Александр Хохлов: Концентрация действующего вещества в оригинальном препарате и его аналоге - дженерике - идентична, поэтому говорить о разном действии этих препаратов не очень корректно. Но есть такое понятие, как комплаенс, то есть приверженность к лечению. Это о том, как строго пациент соблюдает предписания врача по режиму, времени приема лекарств и так далее. Во многом наше здоровье зависит от наших установок. Есть такие люди - положительные плацебо-реакторы: им даешь таблетку-пустышку, и виден положительный эффект. У отрицательных плацебо-реакторов, наоборот, происходит ухудшение состояния. Если человек не доверяет врачу, любой препарат может оказаться неэффективным. Поэтому в неприятии дженериков, безусловно, есть психологический аспект, это элемент психологического сопротивления.

Говорю со знанием дела: все производящие дженерики российские фармзаводы выпускают их по международному стандарту GMP - надлежащей производственной практики. Поэтому в них не может быть лишних примесей и прочих сторонних факторов, влияющих на качество. Кроме того, на территории Ярославской области, например, действует крупнейшая лаборатория Росздравнадзора, владеющая всеми возможными методиками и оборудованием для анализа самых мельчайших примесей в лекарственных препаратах. И таких лабораторий в стране несколько. Контроль на всех уровнях производственного цикла очень жесткий.

Все ли вопросы, находящиеся в компетенции Совета по этике, можно сегодня решить?

Александр Хохлов: Нам действительно приходится иногда заниматься очень сложными вопросами.

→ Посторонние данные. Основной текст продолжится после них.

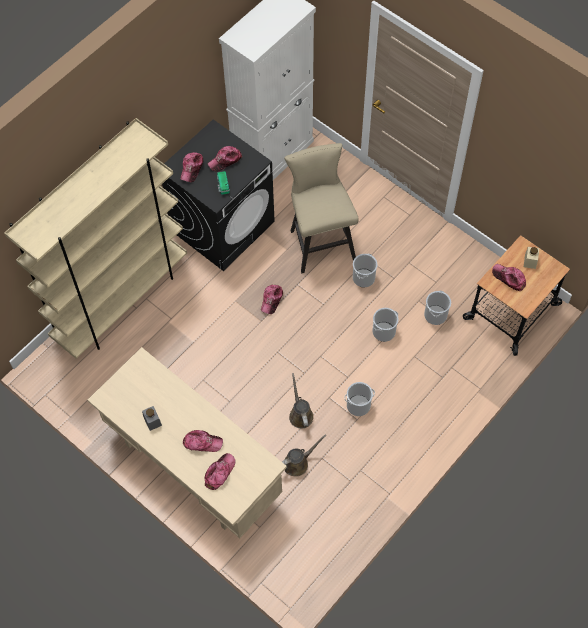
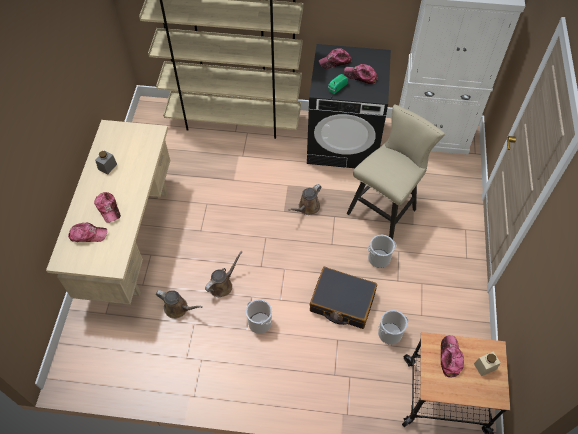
camera: 55 degrees right, 5 degrees down
cap [261,284,283,314] -> brown watering can [288,184,321,215]
bucket [372,308,398,342] -> black suitcase [310,267,377,329]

Они касаются новых препаратов, новых подходов к их созданию. Совет по этике подчас сталкивается с задачами, не имеющими пока решения в правовом поле. Примеров можно привести много. Например, сейчас активно разрабатывается закон о биоресурсных коллекциях, или о биобанкинге. Такие биобанки начали появляться и за рубежом, и у нас, и это требует определенных этических и правовых решений. Так, Совет по этике предложил ввести дополнительную форму информированного согласия при проведении исследований с забором биологических материалов для биобанков.

Также в перспективе будет разработан кодекс для генетических исследований. Мы сегодня сталкиваемся со стартом исследований новых препаратов, которые появятся в среднем через три - семь лет. Поэтому нам приходится взаимодействовать с учеными, юристами, общественными организациями. На различных площадках мы обсуждаем с ними актуальные вопросы биоэтики. К слову, очень важное направление - образование. Вопросам биоэтики должно уделяться внимание не только на младших курсах медуниверситетов - сегодня обсуждается вопрос о так называемом сквозном биоэтическом образовании, то есть оно должно охватывать не только младшие курсы, но и старшие, а также последипломное образование.

Справка "РГ"

Совет по этике при Министерстве здравоохранения России - постоянно действующий орган, созданный для проведения этической экспертизы возможности клинических исследований лекарственных средств. Создан в 2010 году. С середины 2020 года совет возглавляет доктор медицинских наук, профессор, академик РАН Александр Леонидович Хохлов.